O UOL procurou o jornal O Estado de S.Paulo, que afirmou que não irá se posicionar. Procurado pela reportagem, o jornal Folha de S.Paulo disse em nota oficial: "O único espaço que protagonistas do debate nacional sempre terão na Folha é para expressarem seus pontos de vista, dentro da premissa da Folha de promover o pluralismo e o equilíbrio editorial. Um desses espaços é a seção Tendências/Debates, na qual o procurador Carlos Fernando escreveu 13 vezes de 2005 a 2019".

Em entrevista de 2017, à BBC, Dallagnol foi questionado sobre vazamentos por integrantes da força-tarefa e respondeu que "nos casos em que apenas os agentes públicos tinham acesso aos dados, as informações não vazaram. Para não dizer que não vazaram, vazaram em apenas um caso e com dedicação e alguns lances de sorte foi possível identificar a origem do vazamento". E apontou para a imprensa, dizendo que haveria impeditivos para descobrir sobre vazamentos junto a jornalistas. "Nós não temos um instrumento eficiente para identificar a fonte de um vazamento com as restrições devidas relativas à proteção da imprensa."

Pressão por delação

As mensagens à mesma época também mostram as estratégias dos procuradores para tentar influenciar Freiburghaus a aceitar um acordo e fazer a delação.

"Acho que temos que aditar para bloquear os bens dele na Suíça. Conta, Imóvel e outros ativos. Ir lá e dizer que ele perderá tudo. Colocar ele de joelhos e oferecer redenção. Não tem como ele não pegar", disse Dallagnol, em 22 de junho de 2015, de acordo com os diálogos. Ainda assim, Bernardo Freiburghaus não aceitou fazer delação.

Ao Intercept, a assessoria de imprensa da Lava Jato afirmou que a força-tarefa "jamais vazou informações sigilosas para a imprensa, ao contrário do que sugere o questionamento recebido" e argumenta que apenas se fosse ilegal ou violasse ordem judicial uma informação passada à imprensa poderia ser caracterizada como "vazamento" —e que, portanto, o caso do jornal O Estado de S. Paulo não seria um vazamento.

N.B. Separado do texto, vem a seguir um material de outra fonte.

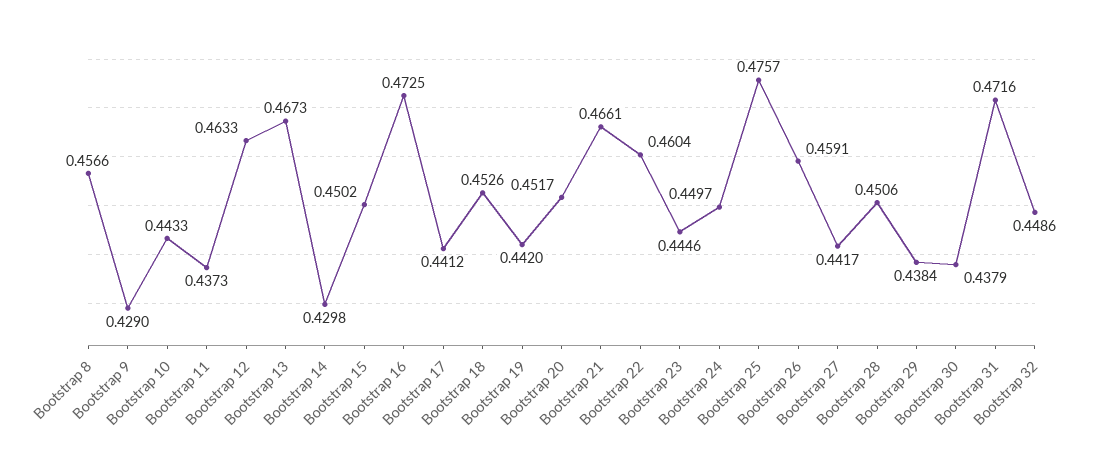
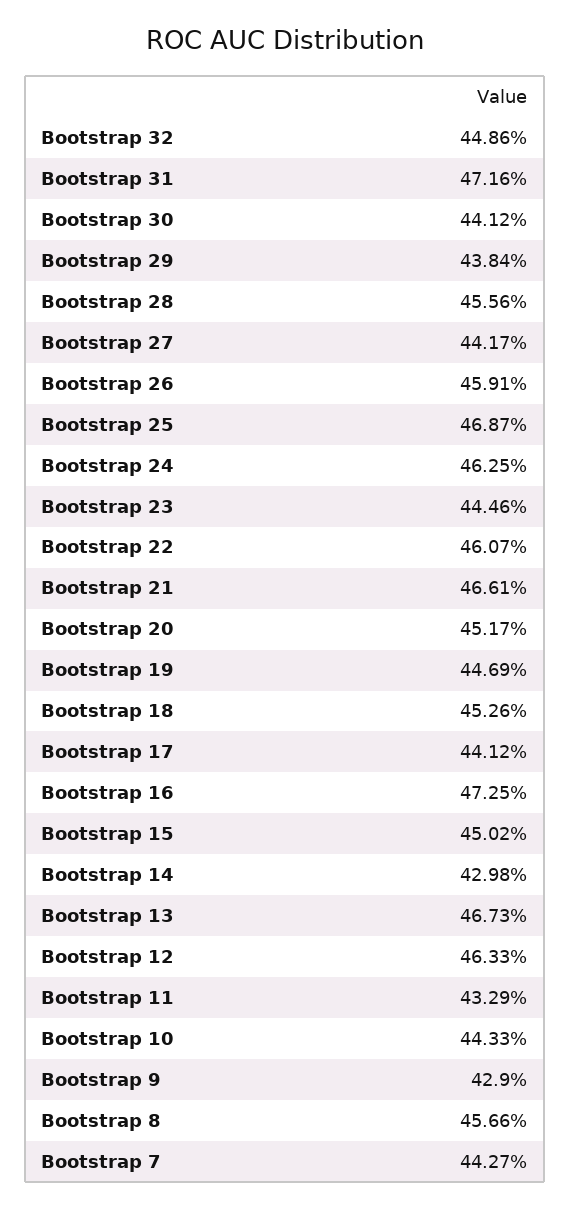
  {
    "Bootstrap 8": 0.4566,
    "Bootstrap 9": 0.429,
    "Bootstrap 10": 0.4433,
-   "Bootstrap 11": 0.4373,
+   "Bootstrap 11": 0.4329,
    "Bootstrap 12": 0.4633,
    "Bootstrap 13": 0.4673,
    "Bootstrap 14": 0.4298,
    "Bootstrap 15": 0.4502,
    "Bootstrap 16": 0.4725,
    "Bootstrap 17": 0.4412,
    "Bootstrap 18": 0.4526,
-   "Bootstrap 19": 0.442,
+   "Bootstrap 19": 0.4469,
    "Bootstrap 20": 0.4517,
    "Bootstrap 21": 0.4661,
-   "Bootstrap 22": 0.4604,
+   "Bootstrap 22": 0.4607,
    "Bootstrap 23": 0.4446,
-   "Bootstrap 24": 0.4497,
+   "Bootstrap 24": 0.4625,
-   "Bootstrap 25": 0.4757,
+   "Bootstrap 25": 0.4687,
    "Bootstrap 26": 0.4591,
    "Bootstrap 27": 0.4417,
-   "Bootstrap 28": 0.4506,
+   "Bootstrap 28": 0.4556,
    "Bootstrap 29": 0.4384,
-   "Bootstrap 30": 0.4379,
+   "Bootstrap 30": 0.4412,
    "Bootstrap 31": 0.4716,
-   "Bootstrap 32": 0.4486
+   "Bootstrap 32": 0.4486,
+   "Bootstrap 7": 0.4427
  }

A nota da assessoria confirma que a informação de que os Estados Unidos ajudariam na investigação é nova. "O único caso mencionado na consulta à força-tarefa se refere a uma reportagem do Estadão que combinava dados disponíveis em processos públicos e uma informação nova, igualmente sem sigilo, sobre possíveis estratégias que se cogitavam adotar no futuro, em relação à formulação de pedido de cooperação a ser enviado, o que não caracteriza vazamento."

Vazamentos seletivos

Além do caso de 2015, um outro aconteceu em 2016, de acordo com os diálogos. Nele, fala-se abertamente em "vazamento seletivo", para influenciar um suposto pedido de liberdade para o ex-presidente da Câmara Eduardo Cunha.

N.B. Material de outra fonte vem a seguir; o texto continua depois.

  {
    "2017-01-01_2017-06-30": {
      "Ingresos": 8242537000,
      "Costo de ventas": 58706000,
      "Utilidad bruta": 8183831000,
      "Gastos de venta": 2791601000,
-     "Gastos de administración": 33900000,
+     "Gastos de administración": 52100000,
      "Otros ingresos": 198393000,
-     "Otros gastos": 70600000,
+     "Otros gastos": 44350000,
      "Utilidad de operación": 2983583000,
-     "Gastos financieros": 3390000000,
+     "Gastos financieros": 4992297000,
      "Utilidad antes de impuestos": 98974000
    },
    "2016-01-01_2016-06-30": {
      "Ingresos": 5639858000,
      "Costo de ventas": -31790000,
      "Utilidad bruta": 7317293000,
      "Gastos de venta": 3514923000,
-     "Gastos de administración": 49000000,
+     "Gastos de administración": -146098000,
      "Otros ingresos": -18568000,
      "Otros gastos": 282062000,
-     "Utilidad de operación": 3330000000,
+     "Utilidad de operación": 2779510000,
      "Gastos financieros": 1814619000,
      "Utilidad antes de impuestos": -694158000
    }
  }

No grupo Filhos do Januario 1, em 12 de dezembro de 2016, acontece o seguinte diálogo:

Carlos Fernando dos Santos Lima - 18:45:31 - Recebi do russo : Off recebi uma notícia que não sei se é verdadeira que haveria uma articulação no STF para soltura do Cunha amanhã
Roberson Pozzobon - 18:51:49 - Essa info está circulando aqui a PGR tb
Paulo Roberto Galvão - 18:57:24 - O Stf seria depredado. Não acredito
Athayde Ribeiro Costa - 18:57:40 -toffi, lewa e gm. nao duvido
Santos Lima - 18:58:37 - É preciso ver quem vai fazer a sessão.
Jerusa Viecilli - 18:58:39 - Pqp
Santos Lima -19:00:58 - Alguma chance de soltarmos a notícia da GOL?
Costa - 19:01:35 - vazamento seletivo...

O Intercept vem revelando desde 9 de junho diálogos que teriam sido mantidos por procuradores da Lava Jato e pelo próprio Moro. Em parceria com o site, o UOL, a Folha de S.Paulo, o blogueiro do UOL Reinaldo Azevedo, o site do jornal espanhol El País no Brasil, o BuzzFeed e a revista Veja também publicaram conversas que teriam origem no Telegram.